There are two things wrong with this command. One is that /home/.ssh is unlikely to exist. SSH keys are normally in the directory called .ssh in your home directory, and your home directory is typically something like /home/bob, so the .ssh directory is /home/bob/.ssh.

The other, more conceptual, problem, is that scp (or ssh or sftp) needs to be given the private key file, but you passed the public key file. The key is used to authenticate the client on the server. The client needs to prove who it is, and to do that, it demonstrates that it knows a secret that nobody else knows: the private key. The server knows who the client is supposed to be, it knows the public key.
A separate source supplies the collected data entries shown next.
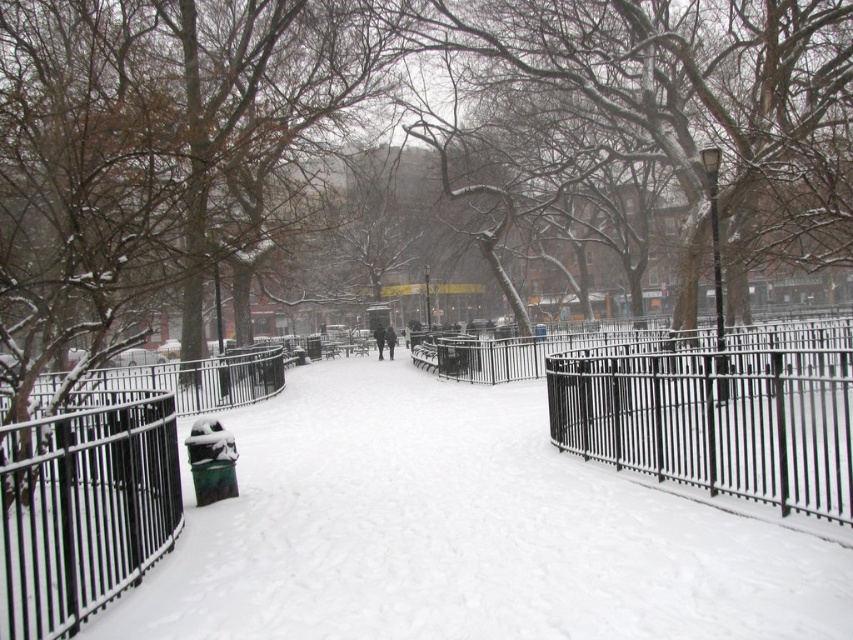
Does black metal fence at center have a smaller size compared to dark gray coat at center?

Incorrect, black metal fence at center is not smaller in size than dark gray coat at center.

From the picture: Can you confirm if black metal fence at center is positioned above dark gray coat at center?

No, black metal fence at center is not above dark gray coat at center.

At what (x,y) coordinates should I click in order to perform the action: click on black metal fence at center. Please return your answer as a coordinate pair (x, y). This screenshot has height=640, width=853. Looking at the image, I should click on (695, 404).

Where is `black metal fence at center`? black metal fence at center is located at coordinates (695, 404).

Can you confirm if white snow-covered pavement at center is bigger than black matte jacket at center?

Yes.

Is point (641, 589) closer to camera compared to point (379, 342)?

Yes, it is.

You are a GUI agent. You are given a task and a screenshot of the screen. Output one action in this format:
    pyautogui.click(x=<x>, y=<y>)
    Task: Click on the white snow-covered pavement at center
    
    Given the screenshot: What is the action you would take?
    pyautogui.click(x=463, y=531)

From the picture: Is black metal fence at center above black matte jacket at center?

Actually, black metal fence at center is below black matte jacket at center.

Is black metal fence at center wider than black matte jacket at center?

Correct, the width of black metal fence at center exceeds that of black matte jacket at center.

Does point (737, 456) lie in front of point (376, 328)?

That is True.

Find the location of `black metal fence at center`. black metal fence at center is located at coordinates (695, 404).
scp or ssh works when you don't specify a key file because it looks for the correct file by default.


Question... when you ran this command:

ssh-keygen -t dsa

It would have prompted you for a keyphrase, thus:

[admin@test ~]$ ssh-keygen -t dsa
Generating public/private dsa key pair.
Enter file in which to save the key (/home/admin/.ssh/id_dsa): 
Enter passphrase (empty for no passphrase): 
Enter same passphrase again: 

Did you leave the passphrase blank? Or did you type in your password there? You'll want to leave the passphrase blank in this context to avoid being asked for a passphrase each time.


And one more thing I just found, I had to edit the .ssh/authorized_keys file to and make hostname fully qualified. Otherwise I couldn't use the fully qualified name in the scp/ssh command.